(Saved data entries)
——————————
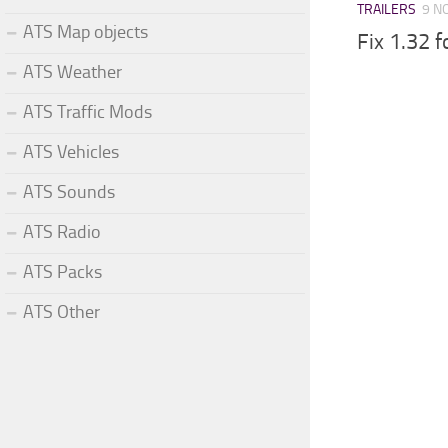
TRAILERS
9 N
ATS Map objects
Fix 1.32 
ATS Weather
ATS Traffic Mods
ATS Vehicles
ATS Sounds
ATS Radio
ATS Packs
ATS Other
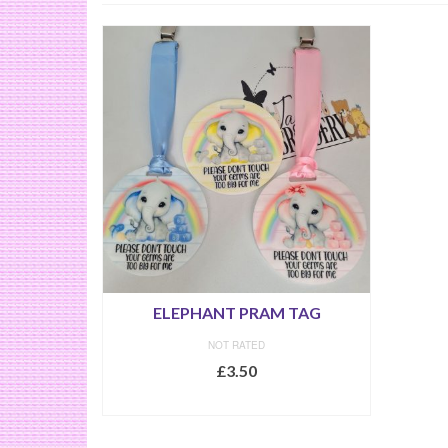
ELEPHANT PRAM TAG
NOT RATED
£
3.50
SELECT OPTIONS
This
product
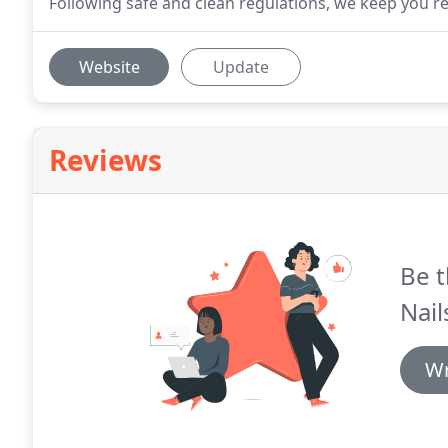
Following safe and clean regulations, we keep you re
Website
Update
Reviews
Be t
Nail
Wr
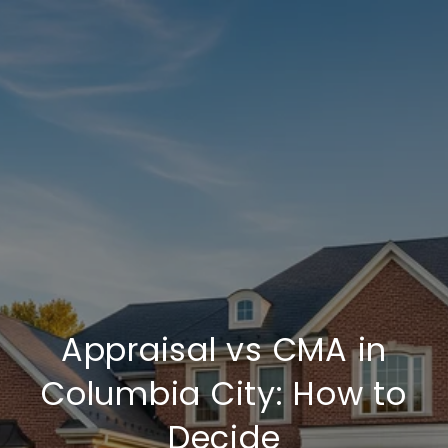
Appraisal vs CMA in
Columbia City: How to
Decide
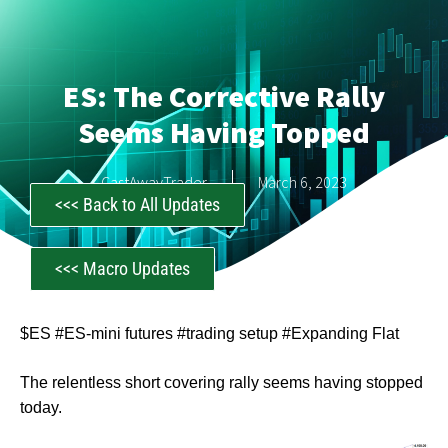
ES: The Corrective Rally
Seems Having Topped
CastAwayTrader
March 6, 2023
<<< Back to All Updates
<<< Macro Updates
$ES #ES-mini futures #trading setup #Expanding Flat
The relentless short covering rally seems having stopped
today.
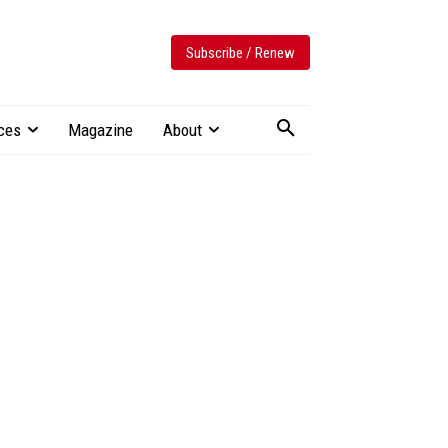
Subscribe / Renew
ces
Magazine
About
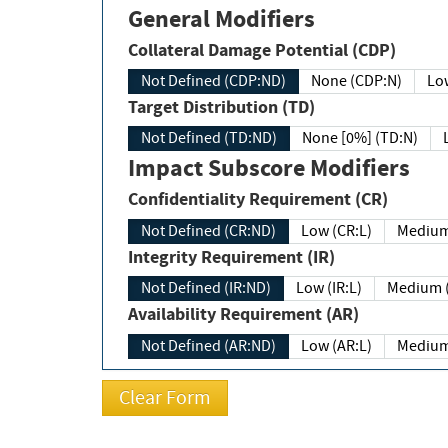
General Modifiers
Collateral Damage Potential (CDP)
Not Defined (CDP:ND)
None (CDP:N)
Low
Target Distribution (TD)
Not Defined (TD:ND)
None [0%] (TD:N)
Impact Subscore Modifiers
Confidentiality Requirement (CR)
Not Defined (CR:ND)
Low (CR:L)
Medium
Integrity Requirement (IR)
Not Defined (IR:ND)
Low (IR:L)
Medium (
Availability Requirement (AR)
Not Defined (AR:ND)
Low (AR:L)
Medium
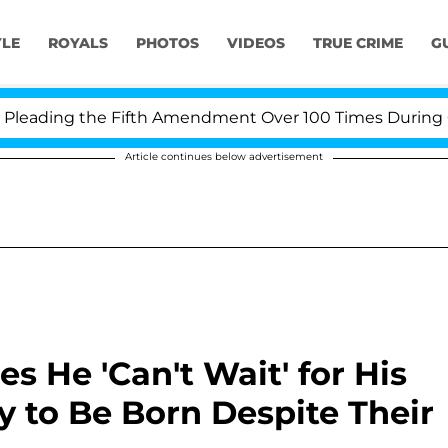
YLE
ROYALS
PHOTOS
VIDEOS
TRUE CRIME
G
ing the Fifth Amendment Over 100 Times During COVID-1
Article continues below advertisement
 He 'Can't Wait' for His
 to Be Born Despite Their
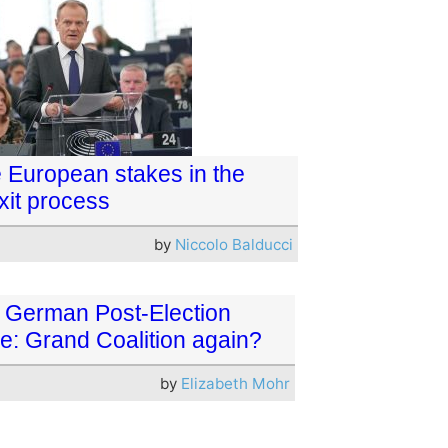
 European stakes in the
xit process
by
Niccolo Balducci
 German Post-Election
e: Grand Coalition again?
by
Elizabeth Mohr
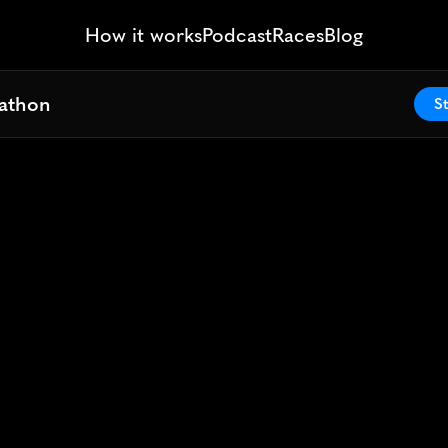
How it works
Podcast
Races
Blog
athon
athon
St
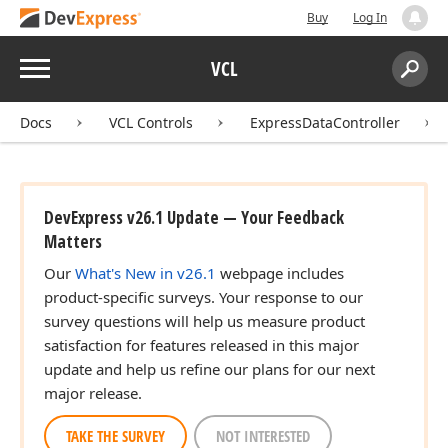
Buy
Log In
Menu
VCL
Search:
Sear
Docs
VCL Controls
ExpressDataController
DevExpress v26.1 Update — Your Feedback
Matters
Our
What's New in v26.1
webpage includes
product-specific surveys. Your response to our
survey questions will help us measure product
satisfaction for features released in this major
update and help us refine our plans for our next
major release.
TAKE THE SURVEY
NOT INTERESTED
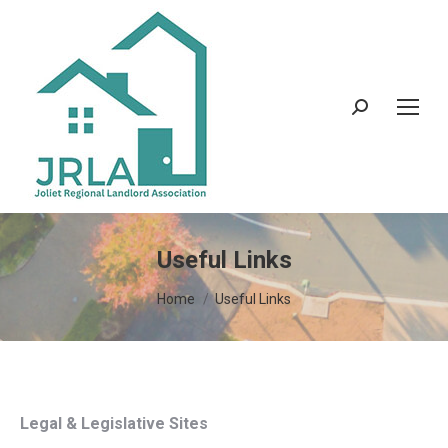
Search:
Useful Links
You are here:
Home
Useful Links
Legal & Legislative Sites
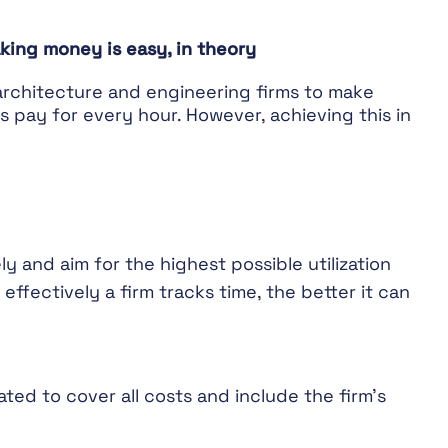
king money is easy, in theory
 architecture and engineering firms to make
ts pay for every hour. However, achieving this in
ely and aim for the highest possible utilization
effectively a firm tracks time, the better it can
ated to cover all costs and include the firm’s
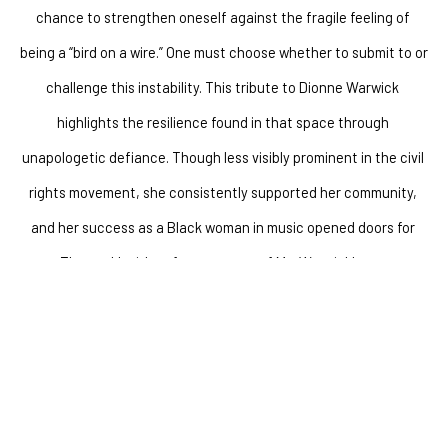
chance to strengthen oneself against the fragile feeling of 
being a “bird on a wire.” One must choose whether to submit to or 
challenge this instability. This tribute to Dionne Warwick 
highlights the resilience found in that space through 
unapologetic defiance. Though less visibly prominent in the civil 
rights movement, she consistently supported her community, 
and her success as a Black woman in music opened doors for 
many. The work's title references one of Ms. Warwick's tweets–a 
social media reference to the chirping sounds of birds on the X 
(formerly Twitter) platform. In the tweet, Ms. Warwick states, 
“Play with your friends. Don’t play with me,” reflecting boundary-
setting as a powerful act of self-empowerment. 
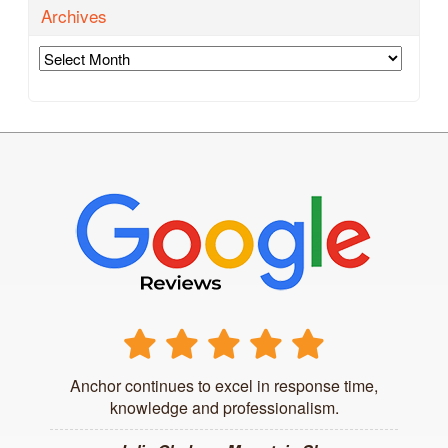
Archives
Archives
Anchor continues to excel in response time,
knowledge and professionalism.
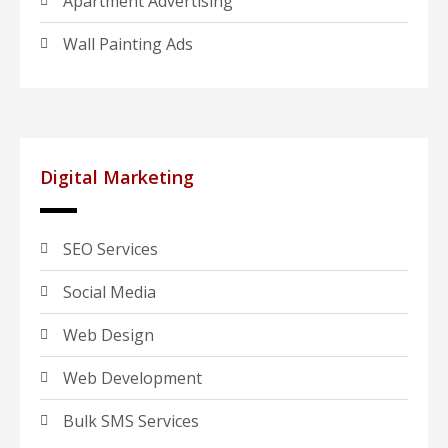
Apartment Advertising
Wall Painting Ads
Digital Marketing
SEO Services
Social Media
Web Design
Web Development
Bulk SMS Services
——————————
» **WORK REQUEST**
Look through the entries above. Copy out every line holding the word "Defined".

» **ANSWER FOR THE TASK**
Not Defined (CDP:ND)
Not Defined (TD:ND)
Not Defined (CR:ND)
Not Defined (IR:ND)
Not Defined (AR:ND)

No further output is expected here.